CVLGIVNov 29, 2019

Semi-Relaxed Quantization with DropBits: Training Low-Bit Neural Networks via Bit-wise Regularization

arXiv:1911.12990v3
Originality Incremental advance
AI Analysis

This work addresses the problem of efficient neural network deployment on resource-limited devices, presenting an incremental improvement over existing quantization methods.

The paper tackles the bias-variance trade-off in relaxed quantization for low-bit neural networks by proposing Semi-Relaxed Quantization (SRQ) with a multi-class straight-through estimator and DropBits regularization, achieving improved performance on benchmark datasets and supporting the quantized lottery ticket hypothesis.

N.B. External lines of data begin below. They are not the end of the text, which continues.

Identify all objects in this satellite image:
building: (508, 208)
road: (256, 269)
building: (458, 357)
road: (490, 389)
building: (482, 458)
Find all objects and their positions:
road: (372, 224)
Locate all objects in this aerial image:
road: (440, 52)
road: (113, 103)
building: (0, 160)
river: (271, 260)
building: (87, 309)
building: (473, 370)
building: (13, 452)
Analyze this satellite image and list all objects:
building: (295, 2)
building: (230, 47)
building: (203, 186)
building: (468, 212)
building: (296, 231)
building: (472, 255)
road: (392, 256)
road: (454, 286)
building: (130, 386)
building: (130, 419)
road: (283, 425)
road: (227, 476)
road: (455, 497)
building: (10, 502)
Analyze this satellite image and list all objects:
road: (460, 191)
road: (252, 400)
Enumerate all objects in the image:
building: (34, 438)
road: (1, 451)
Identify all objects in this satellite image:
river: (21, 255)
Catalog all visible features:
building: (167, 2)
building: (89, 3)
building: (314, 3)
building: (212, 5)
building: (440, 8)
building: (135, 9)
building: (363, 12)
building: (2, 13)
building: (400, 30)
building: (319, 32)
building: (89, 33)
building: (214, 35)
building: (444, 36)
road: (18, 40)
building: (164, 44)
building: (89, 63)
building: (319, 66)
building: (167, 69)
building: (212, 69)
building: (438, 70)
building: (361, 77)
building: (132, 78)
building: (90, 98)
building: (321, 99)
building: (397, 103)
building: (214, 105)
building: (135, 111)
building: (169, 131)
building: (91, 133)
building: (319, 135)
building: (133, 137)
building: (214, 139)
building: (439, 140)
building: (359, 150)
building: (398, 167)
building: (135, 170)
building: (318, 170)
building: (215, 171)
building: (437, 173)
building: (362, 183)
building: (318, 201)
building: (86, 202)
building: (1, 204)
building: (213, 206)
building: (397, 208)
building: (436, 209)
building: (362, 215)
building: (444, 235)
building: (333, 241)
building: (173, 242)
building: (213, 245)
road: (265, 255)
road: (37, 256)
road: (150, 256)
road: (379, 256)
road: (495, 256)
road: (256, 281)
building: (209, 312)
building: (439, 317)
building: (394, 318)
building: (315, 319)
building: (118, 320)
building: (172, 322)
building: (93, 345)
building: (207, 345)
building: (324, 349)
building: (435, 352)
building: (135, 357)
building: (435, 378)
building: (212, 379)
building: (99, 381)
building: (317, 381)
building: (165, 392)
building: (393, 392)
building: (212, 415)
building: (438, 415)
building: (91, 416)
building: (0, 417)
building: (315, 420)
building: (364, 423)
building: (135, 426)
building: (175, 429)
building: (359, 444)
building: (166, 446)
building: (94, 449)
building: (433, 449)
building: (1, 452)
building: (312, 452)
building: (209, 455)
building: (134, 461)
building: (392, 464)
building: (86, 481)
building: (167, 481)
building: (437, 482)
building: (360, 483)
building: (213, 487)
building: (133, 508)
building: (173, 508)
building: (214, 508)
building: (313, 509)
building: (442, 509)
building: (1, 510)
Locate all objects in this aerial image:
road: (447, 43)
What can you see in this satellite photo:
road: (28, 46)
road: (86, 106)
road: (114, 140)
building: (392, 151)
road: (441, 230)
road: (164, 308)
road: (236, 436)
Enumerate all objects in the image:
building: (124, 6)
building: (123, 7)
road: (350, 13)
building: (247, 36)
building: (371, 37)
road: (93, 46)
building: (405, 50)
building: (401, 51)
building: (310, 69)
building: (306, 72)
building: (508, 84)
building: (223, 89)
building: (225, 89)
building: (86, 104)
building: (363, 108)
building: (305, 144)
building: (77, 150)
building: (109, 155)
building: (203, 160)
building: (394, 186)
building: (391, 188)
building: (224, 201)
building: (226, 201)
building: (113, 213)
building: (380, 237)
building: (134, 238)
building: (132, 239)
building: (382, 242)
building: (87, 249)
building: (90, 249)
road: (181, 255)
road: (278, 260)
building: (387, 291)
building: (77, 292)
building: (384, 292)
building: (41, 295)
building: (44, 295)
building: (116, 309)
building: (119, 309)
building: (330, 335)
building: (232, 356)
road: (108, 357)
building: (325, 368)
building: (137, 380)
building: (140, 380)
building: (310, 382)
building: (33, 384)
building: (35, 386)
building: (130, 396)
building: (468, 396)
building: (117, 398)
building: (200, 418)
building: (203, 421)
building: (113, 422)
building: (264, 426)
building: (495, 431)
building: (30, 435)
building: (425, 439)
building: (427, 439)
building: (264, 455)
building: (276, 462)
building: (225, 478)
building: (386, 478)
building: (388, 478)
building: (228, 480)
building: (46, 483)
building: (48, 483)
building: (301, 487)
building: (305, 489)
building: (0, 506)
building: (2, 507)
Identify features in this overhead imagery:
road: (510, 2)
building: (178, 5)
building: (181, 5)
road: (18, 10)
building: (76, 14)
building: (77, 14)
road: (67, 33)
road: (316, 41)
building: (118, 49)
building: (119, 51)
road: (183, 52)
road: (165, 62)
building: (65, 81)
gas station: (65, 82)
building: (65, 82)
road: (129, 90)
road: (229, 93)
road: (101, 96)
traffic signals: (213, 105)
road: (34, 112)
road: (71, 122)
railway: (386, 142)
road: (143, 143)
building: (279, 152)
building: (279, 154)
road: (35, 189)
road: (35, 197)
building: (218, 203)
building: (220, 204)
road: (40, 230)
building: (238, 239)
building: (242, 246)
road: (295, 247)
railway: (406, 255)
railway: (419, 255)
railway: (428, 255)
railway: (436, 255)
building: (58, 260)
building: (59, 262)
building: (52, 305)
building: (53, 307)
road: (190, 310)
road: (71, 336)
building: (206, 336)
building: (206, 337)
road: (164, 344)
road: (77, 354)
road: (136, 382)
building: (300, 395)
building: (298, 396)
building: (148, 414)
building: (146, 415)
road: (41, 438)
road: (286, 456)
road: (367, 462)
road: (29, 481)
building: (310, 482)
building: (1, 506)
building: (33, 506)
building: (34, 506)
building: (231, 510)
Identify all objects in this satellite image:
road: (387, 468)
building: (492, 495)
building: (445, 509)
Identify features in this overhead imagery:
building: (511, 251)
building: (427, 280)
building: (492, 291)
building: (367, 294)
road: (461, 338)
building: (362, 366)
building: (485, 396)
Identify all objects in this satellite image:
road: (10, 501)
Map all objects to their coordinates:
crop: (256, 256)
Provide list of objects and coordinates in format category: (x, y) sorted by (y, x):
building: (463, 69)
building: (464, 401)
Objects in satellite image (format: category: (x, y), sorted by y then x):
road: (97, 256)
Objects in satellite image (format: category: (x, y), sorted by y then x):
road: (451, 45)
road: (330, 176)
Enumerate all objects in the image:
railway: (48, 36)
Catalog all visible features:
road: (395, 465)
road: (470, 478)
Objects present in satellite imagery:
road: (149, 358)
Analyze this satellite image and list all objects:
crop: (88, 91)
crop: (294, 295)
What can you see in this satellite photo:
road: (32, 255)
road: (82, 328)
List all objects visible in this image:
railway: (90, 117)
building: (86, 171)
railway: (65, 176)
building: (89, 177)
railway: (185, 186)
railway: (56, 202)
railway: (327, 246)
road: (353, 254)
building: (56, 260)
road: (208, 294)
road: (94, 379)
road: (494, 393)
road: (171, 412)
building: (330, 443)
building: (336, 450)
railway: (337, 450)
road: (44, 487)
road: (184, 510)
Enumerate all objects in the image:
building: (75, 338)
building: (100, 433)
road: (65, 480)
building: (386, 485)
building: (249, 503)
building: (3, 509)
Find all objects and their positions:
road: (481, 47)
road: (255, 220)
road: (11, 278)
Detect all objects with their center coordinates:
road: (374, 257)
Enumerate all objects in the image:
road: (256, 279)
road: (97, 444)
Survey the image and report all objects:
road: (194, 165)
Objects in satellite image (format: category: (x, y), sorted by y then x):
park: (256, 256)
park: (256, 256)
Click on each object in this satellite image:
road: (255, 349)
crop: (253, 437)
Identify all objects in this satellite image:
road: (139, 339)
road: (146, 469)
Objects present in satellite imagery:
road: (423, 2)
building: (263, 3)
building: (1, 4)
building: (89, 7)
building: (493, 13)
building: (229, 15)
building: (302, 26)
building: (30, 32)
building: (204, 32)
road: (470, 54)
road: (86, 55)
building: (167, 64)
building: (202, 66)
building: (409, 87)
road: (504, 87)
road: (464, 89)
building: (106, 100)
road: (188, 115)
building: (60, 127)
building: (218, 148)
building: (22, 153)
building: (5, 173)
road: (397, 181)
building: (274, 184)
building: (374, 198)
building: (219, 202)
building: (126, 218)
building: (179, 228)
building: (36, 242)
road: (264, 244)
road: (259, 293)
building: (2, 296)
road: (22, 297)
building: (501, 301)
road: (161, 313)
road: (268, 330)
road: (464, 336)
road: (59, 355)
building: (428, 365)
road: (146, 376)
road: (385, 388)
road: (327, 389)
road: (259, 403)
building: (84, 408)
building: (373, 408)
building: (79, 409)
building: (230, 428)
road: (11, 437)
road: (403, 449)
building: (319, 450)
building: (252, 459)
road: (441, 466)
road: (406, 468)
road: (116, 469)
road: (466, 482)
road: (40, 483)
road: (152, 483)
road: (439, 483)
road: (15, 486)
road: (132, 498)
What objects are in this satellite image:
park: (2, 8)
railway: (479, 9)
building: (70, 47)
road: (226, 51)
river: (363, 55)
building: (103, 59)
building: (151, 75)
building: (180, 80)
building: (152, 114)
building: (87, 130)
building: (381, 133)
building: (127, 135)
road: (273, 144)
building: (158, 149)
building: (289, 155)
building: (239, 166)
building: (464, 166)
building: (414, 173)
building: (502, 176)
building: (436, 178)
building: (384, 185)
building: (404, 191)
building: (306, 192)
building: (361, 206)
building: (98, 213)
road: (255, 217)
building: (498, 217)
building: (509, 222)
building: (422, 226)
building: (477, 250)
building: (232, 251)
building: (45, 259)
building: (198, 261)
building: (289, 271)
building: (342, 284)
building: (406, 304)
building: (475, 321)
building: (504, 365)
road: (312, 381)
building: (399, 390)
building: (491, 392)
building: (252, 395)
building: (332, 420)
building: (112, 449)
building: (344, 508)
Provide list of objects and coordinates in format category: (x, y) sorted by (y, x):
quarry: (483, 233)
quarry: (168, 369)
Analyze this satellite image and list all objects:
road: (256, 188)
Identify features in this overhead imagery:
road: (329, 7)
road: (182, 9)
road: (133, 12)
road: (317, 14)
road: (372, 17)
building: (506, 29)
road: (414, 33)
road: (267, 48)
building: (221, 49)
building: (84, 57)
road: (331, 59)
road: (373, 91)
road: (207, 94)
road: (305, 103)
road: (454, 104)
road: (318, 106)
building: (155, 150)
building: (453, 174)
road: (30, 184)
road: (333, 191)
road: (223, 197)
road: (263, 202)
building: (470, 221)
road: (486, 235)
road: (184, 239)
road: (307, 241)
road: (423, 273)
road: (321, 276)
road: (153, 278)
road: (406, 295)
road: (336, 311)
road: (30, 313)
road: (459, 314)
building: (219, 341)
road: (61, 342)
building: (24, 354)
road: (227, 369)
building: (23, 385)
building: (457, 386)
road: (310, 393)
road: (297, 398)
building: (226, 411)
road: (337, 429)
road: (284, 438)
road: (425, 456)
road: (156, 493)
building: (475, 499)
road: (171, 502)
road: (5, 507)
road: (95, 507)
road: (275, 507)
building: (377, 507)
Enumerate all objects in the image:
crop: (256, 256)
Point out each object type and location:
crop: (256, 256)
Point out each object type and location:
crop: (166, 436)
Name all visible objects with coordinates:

Network quantization, which aims to reduce the bit-lengths of the network weights and activations, has emerged as one of the key ingredients to reduce the size of neural networks for their deployments to resource-limited devices. In order to overcome the nature of transforming continuous activations and weights to discrete ones, recent study called Relaxed Quantization (RQ) [Louizos et al. 2019] successfully employ the popular Gumbel-Softmax that allows this transformation with efficient gradient-based optimization. However, RQ with this Gumbel-Softmax relaxation still suffers from bias-variance trade-off depending on the temperature parameter of Gumbel-Softmax. To resolve the issue, we propose a novel method, Semi-Relaxed Quantization (SRQ) that uses multi-class straight-through estimator to effectively reduce the bias and variance, along with a new regularization technique, DropBits that replaces dropout regularization to randomly drop the bits instead of neurons to further reduce the bias of the multi-class straight-through estimator in SRQ. As a natural extension of DropBits, we further introduce the way of learning heterogeneous quantization levels to find proper bit-length for each layer using DropBits. We experimentally validate our method on various benchmark datasets and network architectures, and also support the quantized lottery ticket hypothesis: learning heterogeneous quantization levels outperforms the case using the same but fixed quantization levels from scratch.